2. **Backtesting and Optimization:** Thoroughly backtest your trading strategy using historical data before live deployment.
3. **Paper Trading:** Test the bot in a paper trading environment before trading with real funds.
4. **Risk Management:** Implement robust risk management strategies, including position sizing, stop-loss orders, and leverage management.

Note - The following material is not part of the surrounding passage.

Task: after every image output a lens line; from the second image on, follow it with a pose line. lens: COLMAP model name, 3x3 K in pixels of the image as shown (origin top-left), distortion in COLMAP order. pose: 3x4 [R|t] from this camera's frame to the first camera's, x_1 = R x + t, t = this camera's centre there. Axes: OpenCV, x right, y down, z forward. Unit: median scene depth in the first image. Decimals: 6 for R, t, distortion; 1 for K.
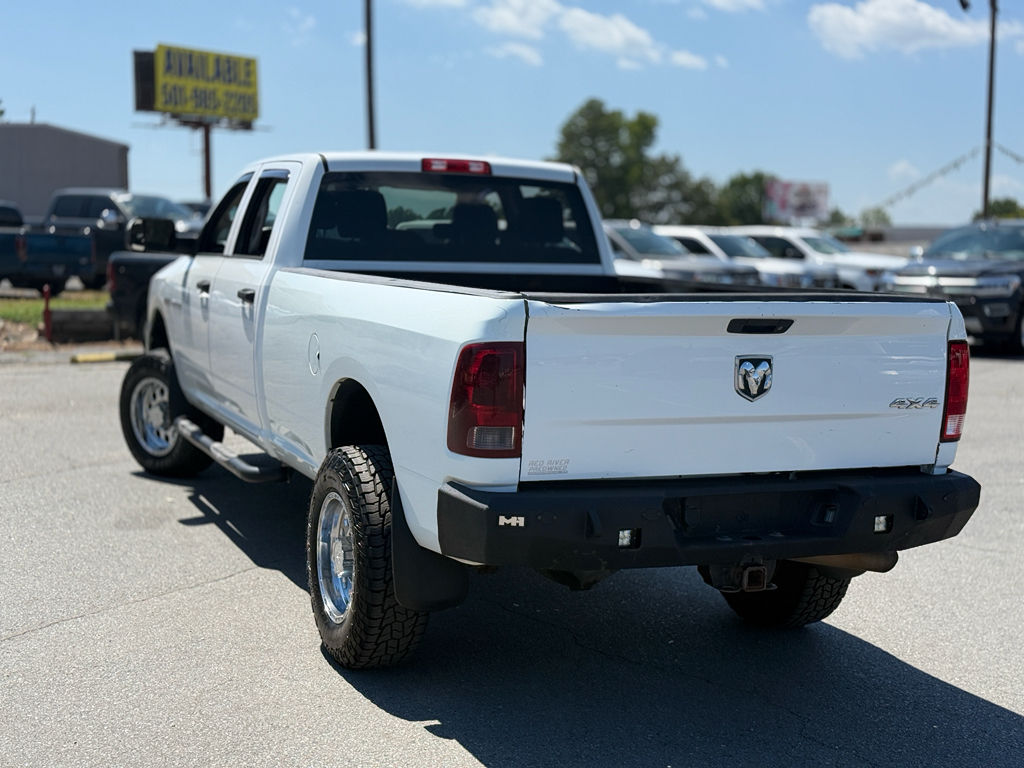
lens RADIAL K [[1490.0, 0, 547.9], [0, 1490.0, 380.6], [0, 0, 1]] dist [0.155802, -0.134115]
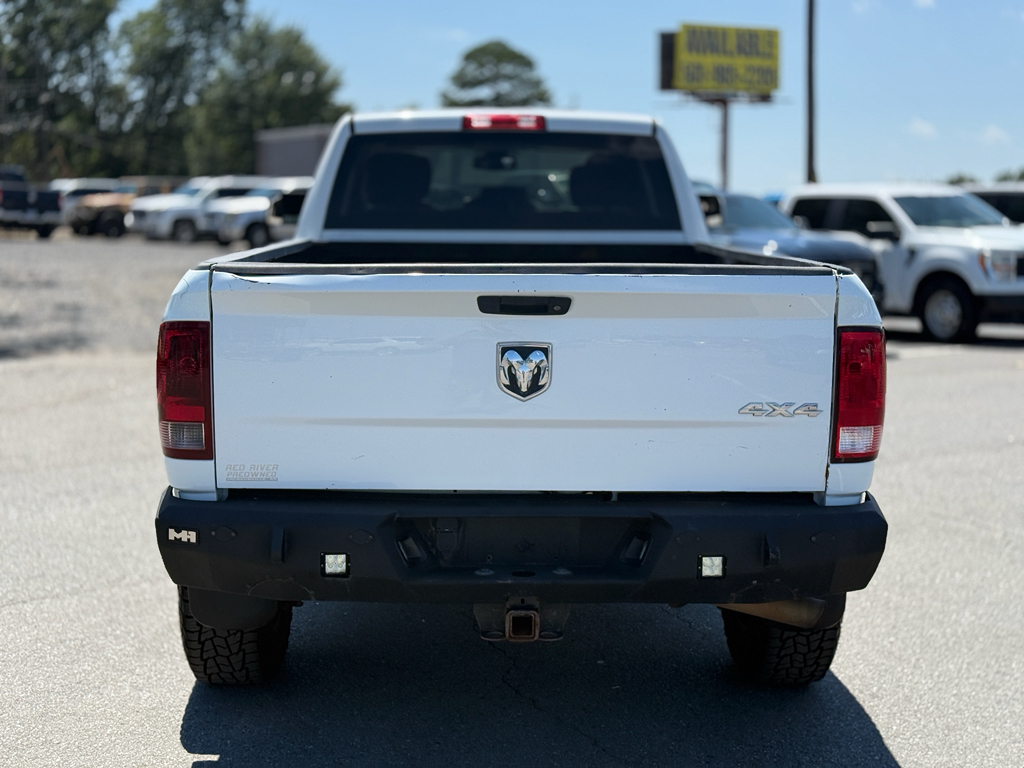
lens RADIAL K [[1490.0, 0, 547.9], [0, 1490.0, 380.6], [0, 0, 1]] dist [0.155802, -0.134115]
pose [[0.917884, 0.026148, -0.395985, 0.446085], [-0.019906, 0.999604, 0.019866, -0.012262], [0.396348, -0.010352, 0.918042, 0.276009]]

5. **Regular Monitoring:** Continuously monitor the bot's performance and be prepared to intervene manually if necessary.
6. **Market Volatility:** Cryptocurrency markets are highly volatile. No trading algorithm guarantees profits.
7. **Code Understanding is Essential:** Do not use this script blindly. Understand its functionality before deploying it.
8. **Legal Compliance:** Ensure that your trading activities comply with legal and regulatory requirements in your jurisdiction.
This documentation provides a comprehensive overview of the script. Adapt and expand upon it further as needed. Good luck, and trade responsibly!